**What to work on:**
Print the lines that run from the line with "Document page, 2001x1125 pixels." to the line with "text_box [313, 335, 1825, 467]", keeping both end lines, exactly as they appear in the entries below, and nothing else.

**Dataset records:**
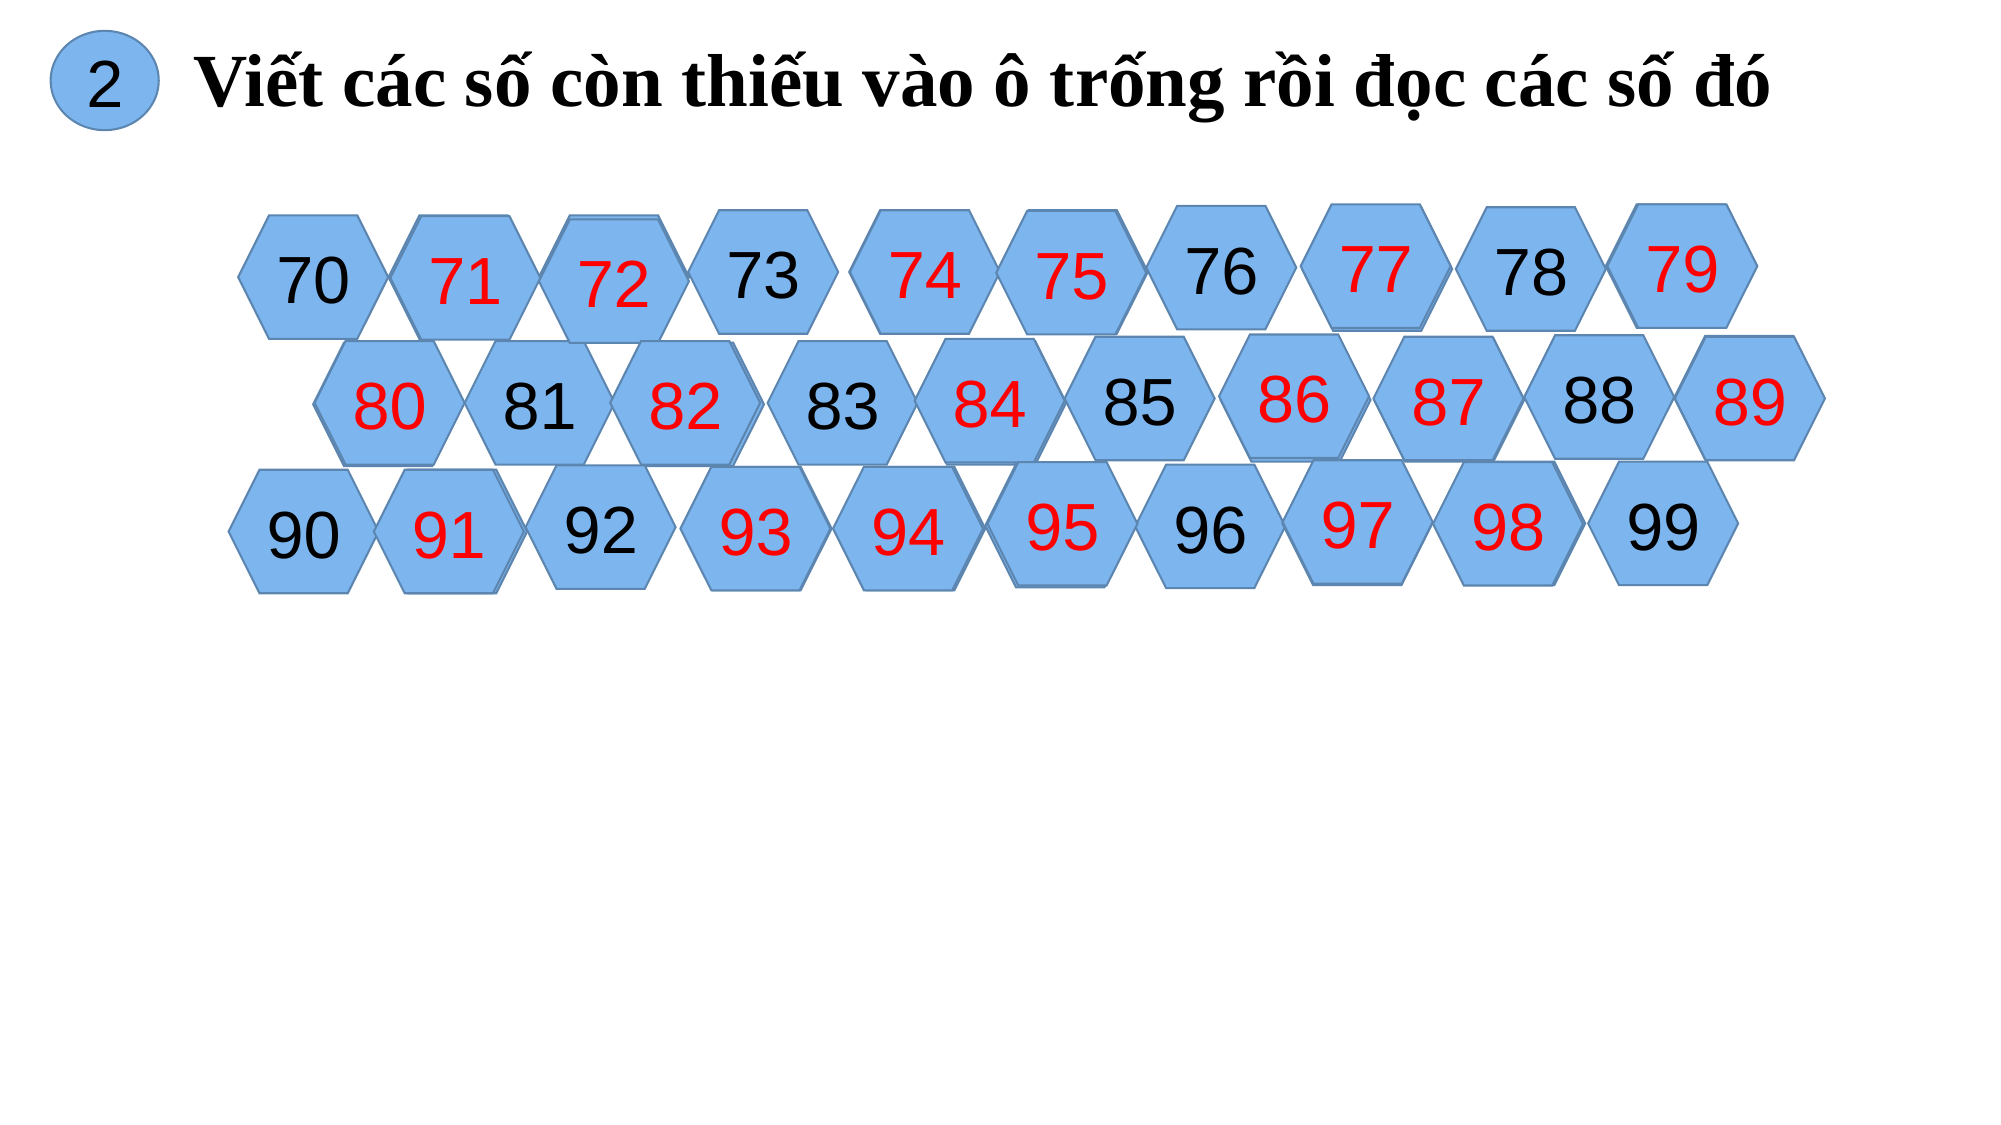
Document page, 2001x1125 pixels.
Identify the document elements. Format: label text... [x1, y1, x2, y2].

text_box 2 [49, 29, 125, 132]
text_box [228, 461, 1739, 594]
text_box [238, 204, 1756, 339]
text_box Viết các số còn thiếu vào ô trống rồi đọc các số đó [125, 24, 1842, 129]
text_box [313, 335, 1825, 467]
--
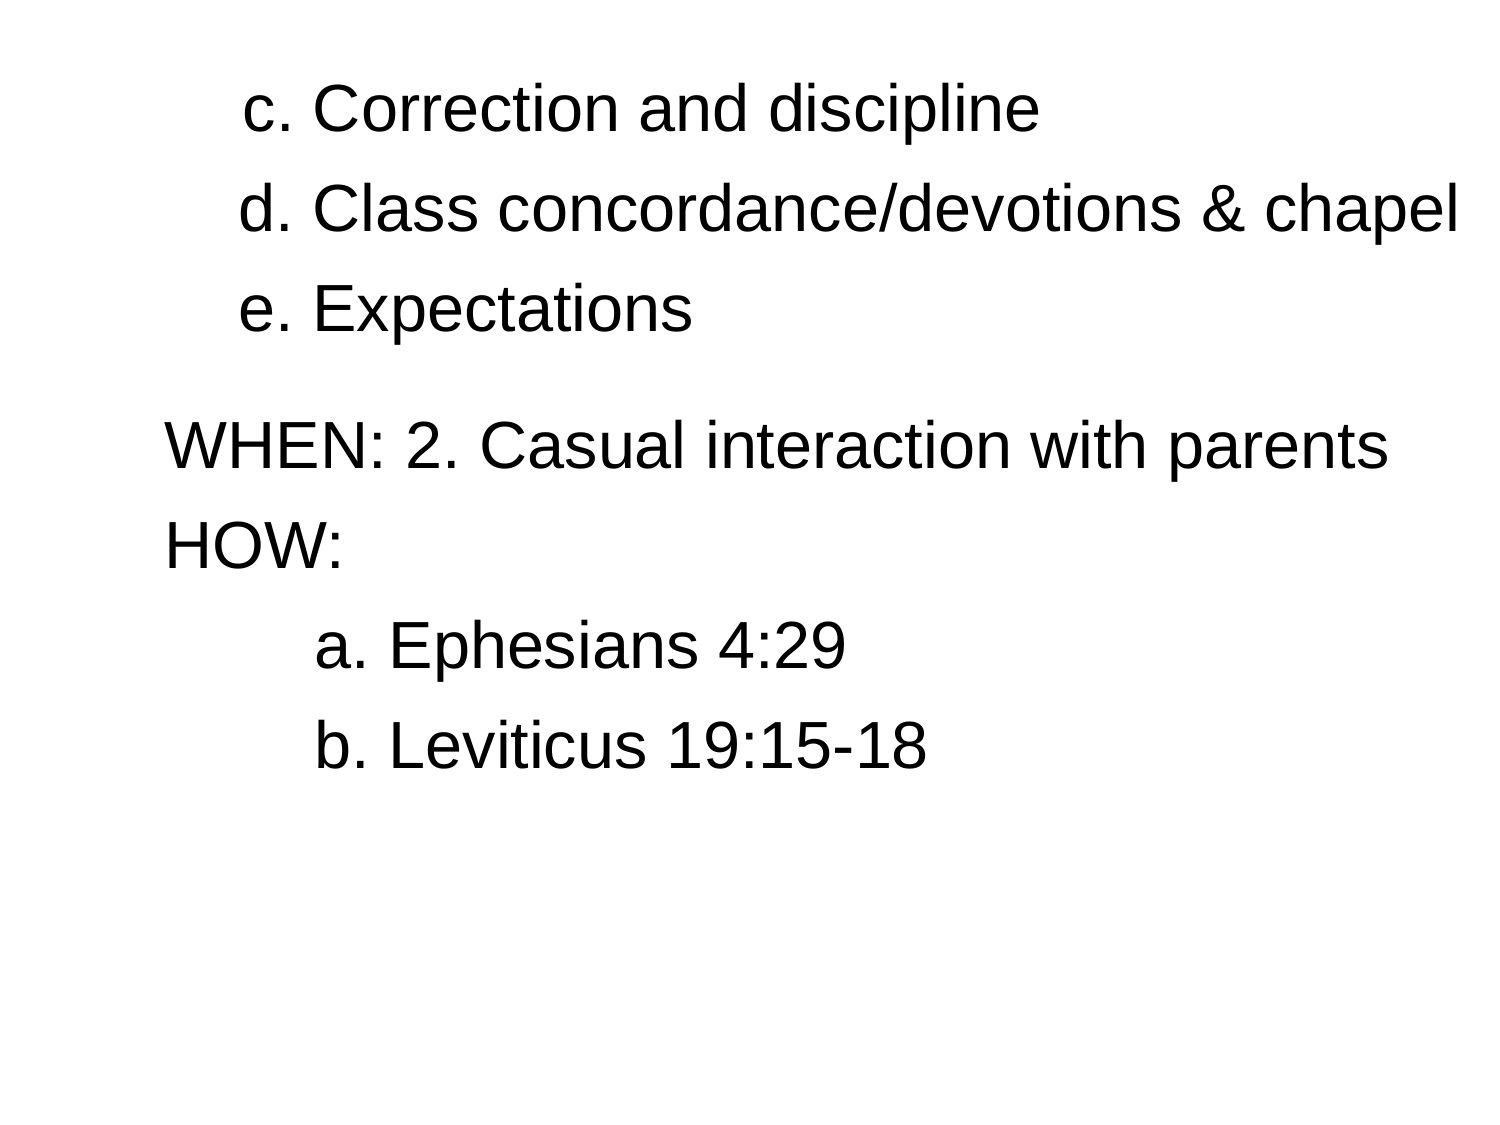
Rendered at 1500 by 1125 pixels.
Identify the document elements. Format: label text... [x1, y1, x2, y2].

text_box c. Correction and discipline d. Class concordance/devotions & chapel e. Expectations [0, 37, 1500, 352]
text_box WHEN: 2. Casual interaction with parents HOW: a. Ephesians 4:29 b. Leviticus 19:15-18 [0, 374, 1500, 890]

**Answer space:**
Document page, 2001x1125 pixels.
Identify the document elements. Format: label text... [x1, y1, x2, y2].

text_box 2 [49, 29, 125, 132]
text_box [228, 461, 1739, 594]
text_box [238, 204, 1756, 339]
text_box Viết các số còn thiếu vào ô trống rồi đọc các số đó [125, 24, 1842, 129]
text_box [313, 335, 1825, 467]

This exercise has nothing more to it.